Body Composition Scanners

A growing category of body scanners is designed for fitness and health tracking rather than security or disease detection. These come in two main forms: 3D optical scanners and DEXA scans.

3D Body Scanners

These use infrared sensors or cameras to create a digital 3D model of your body in seconds. You stand on a rotating platform (or the sensors rotate around you), and the machine captures your shape. The output includes circumference measurements at key points like your waist, hips, thighs, neck, and biceps, along with estimates of body fat percentage and lean muscle mass. Many gyms and wellness clinics now offer these scans as a way to track physical changes over time that a scale alone can’t capture.

DEXA Scans

DEXA (Dual-Energy X-ray Absorptiometry) is considered one of the most accurate ways to measure body composition. The machine sends two low-power X-ray beams through your body that can distinguish between three tissue types: bone mineral, lean mass, and fat mass. After the scan, you receive a detailed report showing your total body fat percentage, how fat is distributed across different body regions, and your bone density.

DEXA scans are particularly useful for two things. First, they measure visceral adipose tissue, the fat stored deep inside your abdomen around your organs. This type of fat is more metabolically active and more strongly linked to heart disease and diabetes than the fat just under your skin. Second, DEXA provides bone density scores. A score above -1.0 indicates normal density, between -1.0 and -2.5 suggests early bone loss (osteopenia), and below -2.5 signals a risk for osteoporosis. This makes DEXA valuable both for athletes tracking performance and for older adults monitoring bone health.

Other Security and Industrial Uses

Body scanners aren’t limited to airports. Prisons and correctional facilities use them to detect contraband hidden on or inside a person’s body without a physical pat-down.
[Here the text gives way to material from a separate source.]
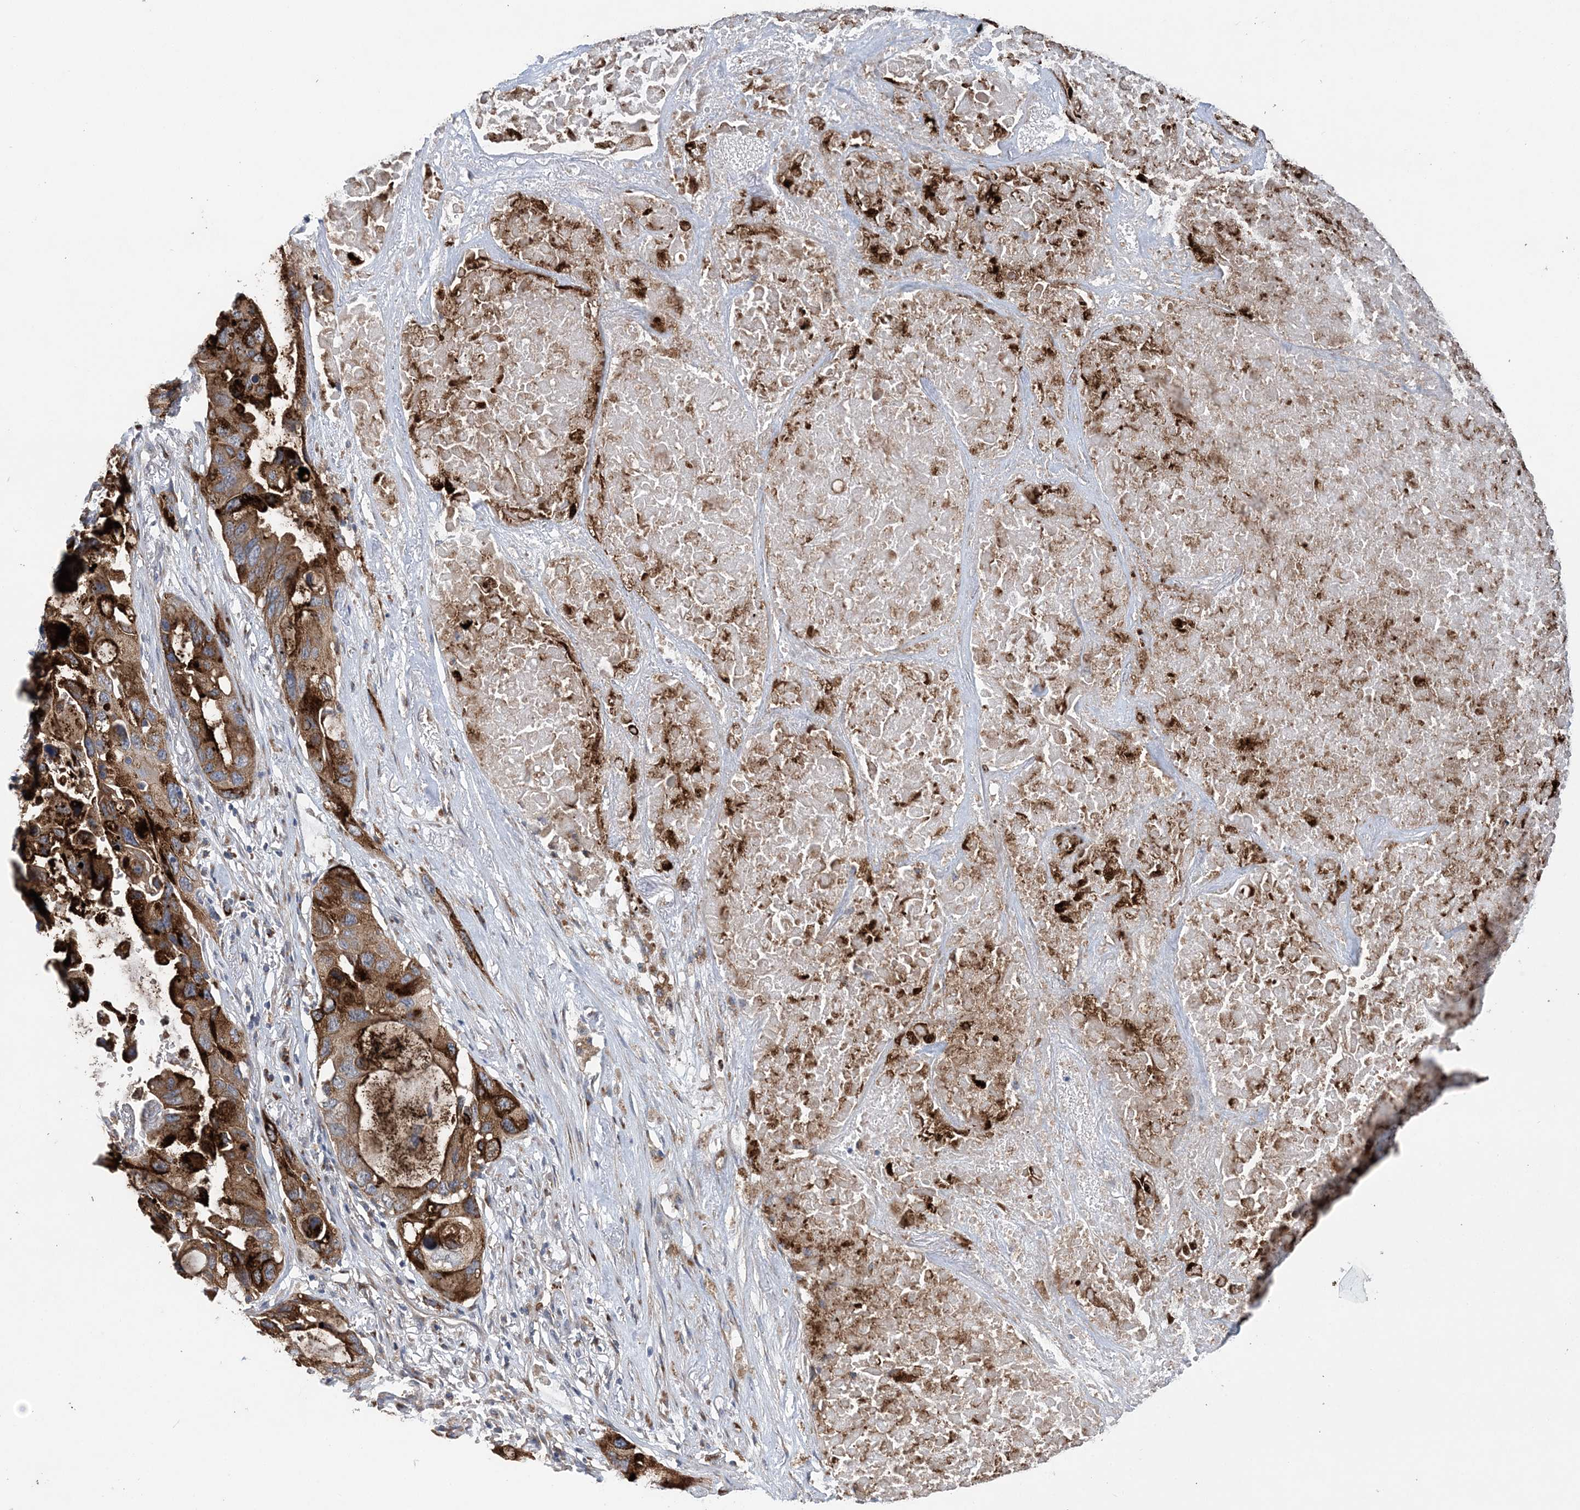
{"staining": {"intensity": "moderate", "quantity": ">75%", "location": "cytoplasmic/membranous"}, "tissue": "lung cancer", "cell_type": "Tumor cells", "image_type": "cancer", "snomed": [{"axis": "morphology", "description": "Squamous cell carcinoma, NOS"}, {"axis": "topography", "description": "Lung"}], "caption": "Immunohistochemical staining of lung cancer shows moderate cytoplasmic/membranous protein positivity in about >75% of tumor cells.", "gene": "PTTG1IP", "patient": {"sex": "female", "age": 73}}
Some high-security industrial sites, such as diamond mines or pharmaceutical manufacturing plants, use body scanners for loss prevention. These systems typically rely on the same core technologies found at airports: millimeter wave imaging, backscatter X-ray, or simple metal detection.
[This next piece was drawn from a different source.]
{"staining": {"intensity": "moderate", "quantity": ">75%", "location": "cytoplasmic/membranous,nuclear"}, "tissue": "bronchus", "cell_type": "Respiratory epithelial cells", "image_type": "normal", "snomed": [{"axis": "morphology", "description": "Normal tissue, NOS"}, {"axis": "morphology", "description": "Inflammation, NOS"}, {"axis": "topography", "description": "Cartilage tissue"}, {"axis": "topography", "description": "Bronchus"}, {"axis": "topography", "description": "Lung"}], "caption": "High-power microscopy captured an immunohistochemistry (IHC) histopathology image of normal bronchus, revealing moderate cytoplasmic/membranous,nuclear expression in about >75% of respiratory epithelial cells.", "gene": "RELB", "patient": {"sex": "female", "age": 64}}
Metal detectors, the walk-through frames that have been standard at airports for decades, are the simplest form of body scanner. They create a brief magnetic field using a pulse of electrical current. When metal passes through, the field reflects back and triggers an alert. These detectors are calibrated to ignore very small metal objects like jean buttons or small earrings while flagging larger items.

How the Technologies Compare

  • Millimeter wave (airport): Uses radio waves, no ionizing radiation, detects objects hidden under clothing, produces a generic body outline on screen.
  • CT scan (medical): Uses X-rays at higher doses, creates detailed cross-sectional images of internal organs and tissues, used for diagnosing disease.
  • DEXA (body composition): Uses very low-dose dual X-ray beams, measures fat, muscle, and bone density with high precision.
  • 3D optical scanner (fitness): Uses infrared light or cameras, no radiation at all, captures external body shape and measurements.
  • Metal detector (security): Uses magnetic fields, no radiation, detects metallic objects only.
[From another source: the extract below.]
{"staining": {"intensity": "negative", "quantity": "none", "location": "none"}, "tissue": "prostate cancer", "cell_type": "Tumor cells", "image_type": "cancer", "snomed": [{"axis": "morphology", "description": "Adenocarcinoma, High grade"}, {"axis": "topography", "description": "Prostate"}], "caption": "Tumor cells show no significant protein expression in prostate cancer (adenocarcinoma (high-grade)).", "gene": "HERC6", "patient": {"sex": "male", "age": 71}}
The term “body scanner” covers a wide range of devices, and the safety profile varies enormously depending on which type you’re talking about. Airport millimeter wave machines and fitness 3D scanners pose essentially zero radiation risk. DEXA scans involve a very small X-ray dose. Full-body CT scans carry the most radiation exposure and are the only type where the dose is large enough to factor into medical decision-making.